【前回コラム】「コピーを「選ぶチカラ」が必要なのは誰か?」はこちら
コピーを書いてクリエイティブディレクターに見てもらう。クライアントに見てもらう。その時の「ダメ出し」の言葉の理解に苦しむ時があります。ダメ出し自体は、悪くはないんです。もっと良くなるためのヒントだからむしろ大歓迎。
経験上、一発OKよりもいろんな制約や指摘があって、考え直したほうが結果的に良くなった、ということ、結構あります。やっぱり、一人の脳ミソよりいろんな脳ミソを混ぜたほうがいい場合がありますから(ただし、全員が同じ方向、同じゴールを目指している、という前提ですが)。
電通時代、コピーライターのボクが42才、クリエーティブ・ディレクター佐々木宏さんが45才頃の話。そう、2000年のKDDI合併広告を作っている時の話です。突然、佐々木CDのところに舞い込んだ、緊急の大きな仕事でした。どんなコピーがいいか、まだ模索状態の第1回打合せ。
ボクはどんなのがいいか、たくさん書いて佐々木さんに見てもらいました。いわゆる「たたき台」です。この中から突破の糸口を見つけ出すために。しかし、「う〜む。なんか違うなぁ。こんなんじゃないんだよな〜」とおっしゃる。
「ムッ」とする表情を押し殺して「じゃあ、どんなのがいいんですか?言ってくださいよ、書きますから」と応酬したんです。自分が「そうか!」と納得できるヒントをもらわないと、次の書き直しができませんからね。黙って引き下がるわけにはいきません。
佐々木さんは「そう言われても、俺だってまだわかんないよ〜」と言う。仕方ありませんよね。つい先日来たばかりの仕事なんですから。誰にもどんなアプローチがいいなんてわかっていない時期でした。
すると佐々木さんは、業界の位置関係について話し始めました。業界ナンバーワンのNTTと規模は2番目だけど新規参入のKDDI、「プロ野球のセ・リーグに対抗して、パ・リーグを面白くします、みたいなんじゃなくて、セ・リーグ vs Jリーグみたいなもんなんだよな」とつぶやいたのです。

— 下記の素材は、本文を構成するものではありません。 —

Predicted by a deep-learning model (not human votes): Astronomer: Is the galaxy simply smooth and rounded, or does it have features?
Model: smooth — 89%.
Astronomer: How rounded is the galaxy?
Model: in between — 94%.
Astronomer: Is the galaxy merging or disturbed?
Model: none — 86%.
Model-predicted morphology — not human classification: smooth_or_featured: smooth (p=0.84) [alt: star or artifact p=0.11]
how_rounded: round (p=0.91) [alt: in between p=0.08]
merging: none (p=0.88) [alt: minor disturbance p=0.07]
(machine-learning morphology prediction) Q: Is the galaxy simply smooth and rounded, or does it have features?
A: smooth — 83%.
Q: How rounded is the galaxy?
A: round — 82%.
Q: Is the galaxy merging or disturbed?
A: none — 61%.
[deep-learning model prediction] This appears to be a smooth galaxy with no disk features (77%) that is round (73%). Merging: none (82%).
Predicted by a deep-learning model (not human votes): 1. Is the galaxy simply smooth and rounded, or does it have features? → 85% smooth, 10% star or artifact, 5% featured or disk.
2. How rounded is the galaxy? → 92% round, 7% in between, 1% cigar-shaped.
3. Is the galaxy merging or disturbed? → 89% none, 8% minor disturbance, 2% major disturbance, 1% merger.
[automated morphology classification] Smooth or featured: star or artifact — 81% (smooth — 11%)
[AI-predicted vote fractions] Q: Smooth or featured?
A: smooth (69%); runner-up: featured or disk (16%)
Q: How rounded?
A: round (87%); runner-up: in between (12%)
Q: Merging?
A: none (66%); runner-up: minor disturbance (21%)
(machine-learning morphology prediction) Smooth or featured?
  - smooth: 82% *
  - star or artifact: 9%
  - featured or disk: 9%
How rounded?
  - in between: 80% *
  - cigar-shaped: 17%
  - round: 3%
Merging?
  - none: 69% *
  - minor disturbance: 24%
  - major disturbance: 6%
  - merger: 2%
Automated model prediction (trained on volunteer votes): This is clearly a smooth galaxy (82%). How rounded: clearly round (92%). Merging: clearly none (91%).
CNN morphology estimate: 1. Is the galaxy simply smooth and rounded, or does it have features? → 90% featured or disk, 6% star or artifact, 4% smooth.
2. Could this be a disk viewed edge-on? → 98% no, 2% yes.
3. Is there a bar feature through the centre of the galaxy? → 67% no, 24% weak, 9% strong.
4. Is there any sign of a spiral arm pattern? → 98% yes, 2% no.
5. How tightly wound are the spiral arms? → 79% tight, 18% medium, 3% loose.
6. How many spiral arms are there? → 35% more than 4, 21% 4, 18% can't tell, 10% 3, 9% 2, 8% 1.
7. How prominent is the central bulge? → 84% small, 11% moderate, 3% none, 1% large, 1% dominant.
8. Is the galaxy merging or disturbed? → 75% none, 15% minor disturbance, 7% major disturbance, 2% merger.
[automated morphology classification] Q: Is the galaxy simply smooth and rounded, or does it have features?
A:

そのとき「!」と電気が灯りました。そうか、今の状態は、単なるA社とB社が競合しているんじゃなく、全然次元の違う、先入観や前例や今までの常識なんかを無視した異種格闘技戦みたいなオモロイ競争関係なんだ、と感じました。その方がワクワクするし、勢いも伝わるし。
ヒントをもらったので、もう、コピーは書けます。
・がんばれNTT がんばるKDDI
・多数決で決まることは、たいてい、フツーだ
・No.2だから、ヤンチャできる
・つまんない広告をする企業は、ほぼ、つまんない
・スローガンより実行せよ
クリエイティブディレクターの的確なディレクション、というより抽象的なひとことから想像力が沸騰してきて、どんどん書けてしまいました。
クリエイティブディレクターという人は、スタッフのスイッチを入れる人、なんじゃないかと思います。佐々木さんはそこまで考えて「セ・リーグ vs Jリーグ」とつぶやいた訳ではないのかもしれませんが、立派なディレクションでした。進む方向を示してくれたのです。
佐々木さんの考えに共鳴する部分があった。深く納得できる部分があった。だから、あのコピーのスイッチが入ったのだと思います。クライアントの無意識の言葉、クリエイティブディレクターのちょっとしたひとことに「!」があったりする。コピーライターは、それを見逃さないようにするのです。
クリエイティブディレクターはスタッフにああしろ、こうしろという人ではなく、スタッフの能力を引き出すきっかけを与えてくれる人なのかもしれません。少なくともKDDIの仕事の佐々木さんとボクの関係はそういうものでした。これは、先輩と新入社員、上司と部下という関係でも同じだと思います。
書籍の中の第5章、コピーを選ぶときの話「仲畑チェックを自己分析」に書いた、一人反省会。仲畑チェックに対して自分で「もしかしたら、○○だからダメなのかもしれない」「これは○○だから、いいと言われたのかもしれない」という仮説を立て、想像をしてきたことがここで役に立ちました。
ああしろ、こうしろと言われて育ったコピーライターだと、こういうケースでは対応できなかったかもしれません。良いダメ出しの言葉は単なる指示ではなく、能力を開花させるキッカケの言葉なんだと思います(もちろん受け手側の想像力があって、の話なんですけどね)。